Speaking of indications of something or other at a very young age, I found myself capable of spotting punchlines very early on. It was more a curse than a blessing because I would sometimes find myself laughing at the often-ludicrous set-ups and then being stony-faced by the time the jokester finally reached the finish line. The problem was that I had gotten there first.

I was reminded of this when a reader sent me the following joke: "A Polish immigrant went to the DMV to apply for a driver’s license. First, of course, he had to take an eyesight test. The clerk showed him a card containing the letters CZWIXNOSTACZ.

"Can you read this?” “Read it?!,” the Polish guy replied. “I know the guy.”

The question isn’t whether you thought it was funny or not, but whether you knew the punchline as soon as you heard that a Polish guy had gone to apply for a driver’s license.

Take my word for it, it’s not easy being me.


So often when we hear about those jobs that most Americans refuse to do, we’re supposed to think of picking grapes or harvesting lettuce. I tend to picture marrying people like Harry Reid, Nancy Pelosi, Maxine Waters or one of the Clintons.


I recently wrote a letter to Sen. Joe Manchin of West Virginia, suggesting he not waste any time changing his party affiliation from Democrat to Republican. For one thing, he has already shown indications that he’s not in lockstep behind Minority Senate leader Chuck Schumer by actually voting to confirm a few of Trump’s Cabinet secretaries. For another, the GOP has a 52-48 majority in the Senate, but it’s precarious because Susan Collins of Maine and Lisa Murkowski of Alaska are a pair of dipsticks who can’t be counted on.

What’s more, John McCain and Lindsey Graham are nearly as undependable. The two have been playing footsies for so long that word has finally gotten out, which would explain why actor Ashton Kutcher, who was addressing a Senate committee on the scourge of human trafficking, blew McCain a kiss after McCain gushed that Kutcher was even handsomer in person than on screen.

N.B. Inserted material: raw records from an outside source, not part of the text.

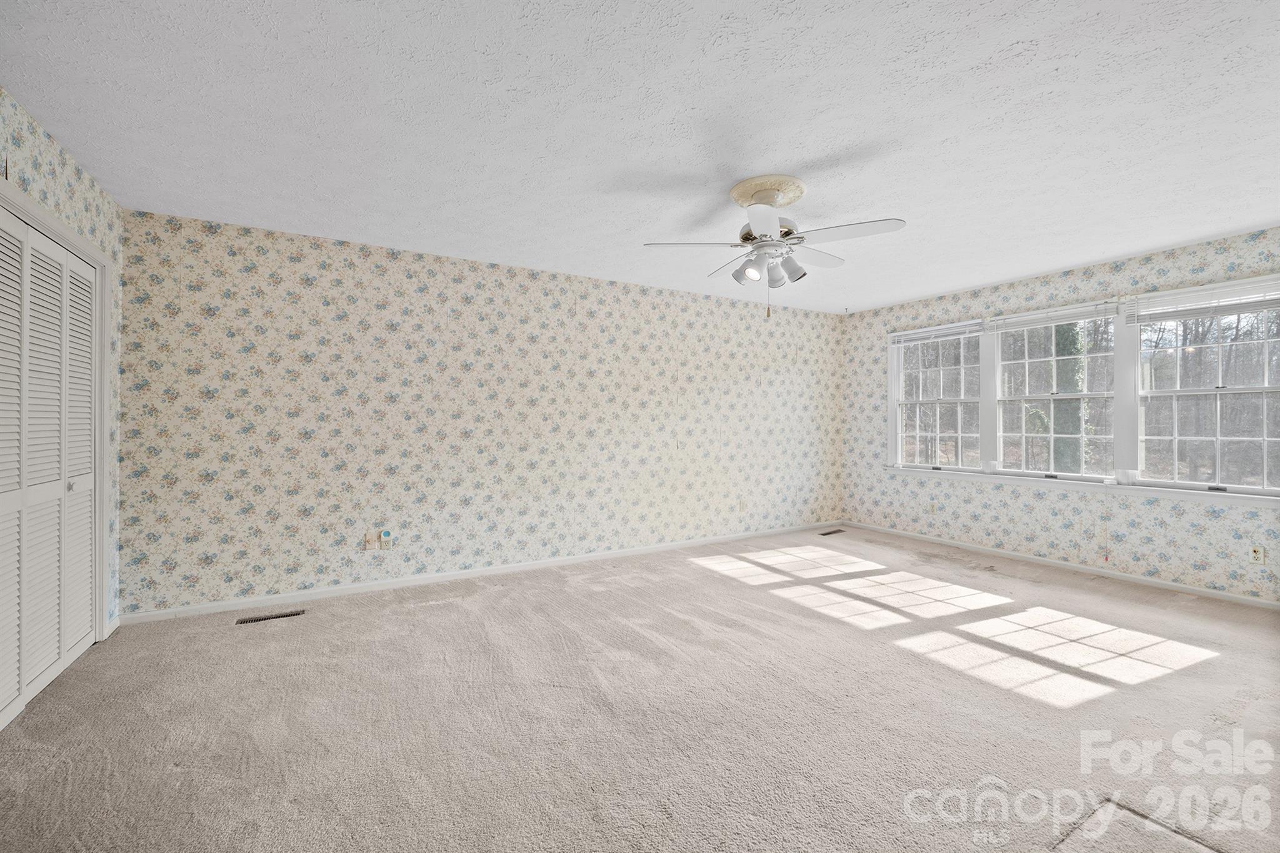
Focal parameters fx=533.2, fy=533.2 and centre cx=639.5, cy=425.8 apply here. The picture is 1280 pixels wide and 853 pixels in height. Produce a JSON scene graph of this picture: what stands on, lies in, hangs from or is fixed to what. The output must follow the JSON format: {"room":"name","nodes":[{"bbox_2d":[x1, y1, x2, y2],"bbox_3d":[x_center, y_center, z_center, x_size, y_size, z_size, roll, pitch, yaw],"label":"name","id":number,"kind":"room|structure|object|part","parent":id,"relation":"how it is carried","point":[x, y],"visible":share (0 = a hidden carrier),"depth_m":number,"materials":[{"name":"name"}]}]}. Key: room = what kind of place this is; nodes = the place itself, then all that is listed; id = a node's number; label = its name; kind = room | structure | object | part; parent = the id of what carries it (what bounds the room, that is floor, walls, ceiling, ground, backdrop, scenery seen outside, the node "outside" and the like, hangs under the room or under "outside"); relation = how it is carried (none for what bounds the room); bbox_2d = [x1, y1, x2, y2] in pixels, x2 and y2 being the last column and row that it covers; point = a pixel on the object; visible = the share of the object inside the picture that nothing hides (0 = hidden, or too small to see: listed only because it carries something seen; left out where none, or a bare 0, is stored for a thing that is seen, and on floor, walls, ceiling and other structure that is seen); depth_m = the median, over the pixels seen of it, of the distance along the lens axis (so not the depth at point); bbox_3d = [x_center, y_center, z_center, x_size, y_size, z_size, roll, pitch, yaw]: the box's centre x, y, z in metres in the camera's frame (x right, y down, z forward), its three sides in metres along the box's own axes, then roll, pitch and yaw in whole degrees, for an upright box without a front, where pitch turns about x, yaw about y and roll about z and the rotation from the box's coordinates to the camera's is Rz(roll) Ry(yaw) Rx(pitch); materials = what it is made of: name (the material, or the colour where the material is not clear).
{"room":"bedroom","nodes":[
{"label":"bedroom","id":0,"kind":"room"},
{"bbox_2d":[0,88,124,646],"bbox_3d":[-1.947,-0.056,1.130,0.150,2.461,4.559,0,0,-31],"label":"left wall","id":1,"kind":"structure","parent":0,"point":[31,170],"depth_m":2.60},
{"bbox_2d":[0,205,98,730],"bbox_3d":[-2.607,0.154,2.285,0.084,2.002,1.386,0,0,-31],"label":"closet door","id":2,"kind":"structure","parent":1,"relation":"in","point":[54,657],"depth_m":2.37,"materials":[{"name":"white paint"}]},
{"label":"panel","id":3,"kind":"part","parent":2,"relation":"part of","materials":[{"name":"white paint"}]},
{"bbox_2d":[0,181,112,636],"bbox_3d":[-2.526,0.116,2.173,0.176,2.100,1.724,0,0,-31],"label":"door frame","id":4,"kind":"structure","parent":1,"relation":"attached to","point":[54,222],"depth_m":2.86,"materials":[{"name":"white paint"}]},
{"bbox_2d":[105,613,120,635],"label":"baseboard","id":5,"kind":"structure","parent":1,"relation":"attached to","point":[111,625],"depth_m":3.01,"materials":[{"name":"white paint"}]},
{"bbox_2d":[116,206,856,618],"bbox_3d":[-0.354,-0.053,4.737,6.364,2.447,0.160,0,0,-31],"label":"back wall","id":6,"kind":"structure","parent":0,"point":[319,309],"depth_m":3.92,"materials":[{"name":"beige paper"}]},
{"bbox_2d":[363,531,376,550],"bbox_3d":[-1.895,0.809,3.745,0.072,0.116,0.015,0,0,-31],"label":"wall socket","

Although the GOP majority will likely grow after the 2018 election, when 23 Democrats and only nine Republicans will be defending their Senate seats, providing Mitch McConnell with a 53-47 margin today could earn Manchin a great many brownie points and a few choice committee chairmanships. It would also enhance his chances of being re-elected in a state that went for Trump by over 300,000 votes, 489,000 to Clinton’s 188,000.


Finally, I’d like to share with you Hofstadter’s Law, formulated by Douglas Hofstadter, a professor of cognitive science, which states: “It always takes longer than you expect, even when you take into account Hofstadter’s Law.”

Because I have been aware of that fact for so many years, it should by all rights be known as Prelutsky’s Law. It just took me longer than I expected to write it down.